Sunday, July 9, 2017

July 8: Of Kung Fu Panda - "There are no accidents".

1 Chronicles 5:18-6:81
Acts 26:1-32
Psalm 6:1-10
Proverbs 18:20-21

You know what a "Dang it!" situation is. It's when you do the right thing and things fall apart; you make the right choice and set yourself back. You pick a line and it is the slowest. You move one over and your first line picks up, and you are stuck again. A really good example - years ago, I read a Peanuts cartoon - first 100 kids in line got free candy. Lucy is standing behind Charlie Brown, and she asks if she might go ahead. Charlie Brown, ever the gentleman, lets her cut in front of him...only to find Lucy is kid #100. The look drawn on Charlie Brown's face was the epitome of "Dang it!"

In today's NT reading, I suspect that if Paul had heard the conversation between Agrippa and Festus, the earthly part of him would have had a "Dang it!" moment. After Agrippa had heard Paul, and at which point Agrippa seems to be on the edge of conversion, he says "This man is not doing anything that deserves death or imprisonment." And then he turns to Festus and says "This man could have been set free if he had not appealed to Caesar."

Consider what must have been going through Paul's mind - he could have been free, free to go out and preach God's word to a broader audience, free to live and eat and sleep in conditions far better than prison, free from the threat of murder hanging over him.

I like to think, though, that Paul, more than anyone, understood last week's reflection - that what earthly eyes see as triumph and disaster are but two sides of the same coin of God's perfect will.

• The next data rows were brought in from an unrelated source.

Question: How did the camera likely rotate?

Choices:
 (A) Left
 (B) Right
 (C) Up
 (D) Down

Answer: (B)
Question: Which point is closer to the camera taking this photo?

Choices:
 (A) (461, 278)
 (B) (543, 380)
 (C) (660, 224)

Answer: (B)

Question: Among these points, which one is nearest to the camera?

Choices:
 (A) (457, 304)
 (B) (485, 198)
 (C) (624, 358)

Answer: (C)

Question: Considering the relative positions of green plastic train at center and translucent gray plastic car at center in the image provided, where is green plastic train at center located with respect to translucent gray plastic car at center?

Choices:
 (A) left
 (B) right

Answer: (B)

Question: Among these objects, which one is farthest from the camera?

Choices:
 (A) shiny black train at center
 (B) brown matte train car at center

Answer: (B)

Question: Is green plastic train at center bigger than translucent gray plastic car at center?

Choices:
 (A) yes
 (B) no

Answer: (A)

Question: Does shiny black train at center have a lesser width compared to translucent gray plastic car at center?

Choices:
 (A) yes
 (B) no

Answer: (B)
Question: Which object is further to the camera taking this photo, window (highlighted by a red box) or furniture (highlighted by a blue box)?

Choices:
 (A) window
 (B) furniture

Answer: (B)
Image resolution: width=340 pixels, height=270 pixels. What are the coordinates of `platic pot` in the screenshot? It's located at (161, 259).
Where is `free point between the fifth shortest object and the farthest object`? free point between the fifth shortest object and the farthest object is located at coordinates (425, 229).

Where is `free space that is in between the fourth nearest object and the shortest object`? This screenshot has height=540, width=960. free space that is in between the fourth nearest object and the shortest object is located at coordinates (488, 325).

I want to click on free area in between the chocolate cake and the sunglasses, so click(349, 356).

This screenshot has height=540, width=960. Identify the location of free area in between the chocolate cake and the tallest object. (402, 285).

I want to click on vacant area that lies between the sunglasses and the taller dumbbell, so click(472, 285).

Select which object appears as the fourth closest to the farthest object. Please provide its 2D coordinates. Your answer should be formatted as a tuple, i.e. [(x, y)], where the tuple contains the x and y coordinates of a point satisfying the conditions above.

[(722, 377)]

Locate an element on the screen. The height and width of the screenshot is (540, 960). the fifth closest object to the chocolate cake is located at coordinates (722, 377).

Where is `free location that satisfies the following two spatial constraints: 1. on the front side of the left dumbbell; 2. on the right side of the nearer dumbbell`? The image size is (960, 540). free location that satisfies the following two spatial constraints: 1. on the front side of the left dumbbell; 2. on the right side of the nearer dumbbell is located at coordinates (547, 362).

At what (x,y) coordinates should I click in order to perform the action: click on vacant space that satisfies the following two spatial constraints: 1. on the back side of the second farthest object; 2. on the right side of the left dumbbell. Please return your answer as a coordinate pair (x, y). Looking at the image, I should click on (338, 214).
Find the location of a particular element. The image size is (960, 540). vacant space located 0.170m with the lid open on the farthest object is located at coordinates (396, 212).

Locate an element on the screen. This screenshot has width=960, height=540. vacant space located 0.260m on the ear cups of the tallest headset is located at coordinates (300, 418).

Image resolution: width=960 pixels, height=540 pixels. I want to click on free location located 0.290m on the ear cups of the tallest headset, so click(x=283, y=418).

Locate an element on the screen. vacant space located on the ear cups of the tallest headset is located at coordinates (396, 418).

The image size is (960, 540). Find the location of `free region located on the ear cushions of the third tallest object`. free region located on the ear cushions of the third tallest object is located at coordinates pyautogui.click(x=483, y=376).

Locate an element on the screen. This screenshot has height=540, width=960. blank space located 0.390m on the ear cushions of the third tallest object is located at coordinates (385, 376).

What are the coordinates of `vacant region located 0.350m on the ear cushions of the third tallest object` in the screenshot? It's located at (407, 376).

And so while part of him might have wanted the freedom his choices had put beyond his grasp, he understood that it was God's will that had put him in this "Dang it!" moment, and he accepted it peacefully, even joyfully.

Yesterday my youngest son and I got up at 5am to drive a total of 3 hours and spend 3 more hours around a pool just so he could swim two events, each lasting less than a minute. At the start of his second event, I saw he wasn't at the starting block. He wasn't paying attention, and he missed it. He apologized, and said it was "an accident". Thoughts of all the effort to train, to get up early, to get there, all rumbled through my head followed by a loud, unspoken "Dang it!" I pray that I might learn to approach these situations as I think Paul did - acknowledging God is in control in all things and, consequently, there is no reason to think any situation is a "Dang it!" moment. Or as master Oogway said in Kung Fu Panda..."there are no accidents."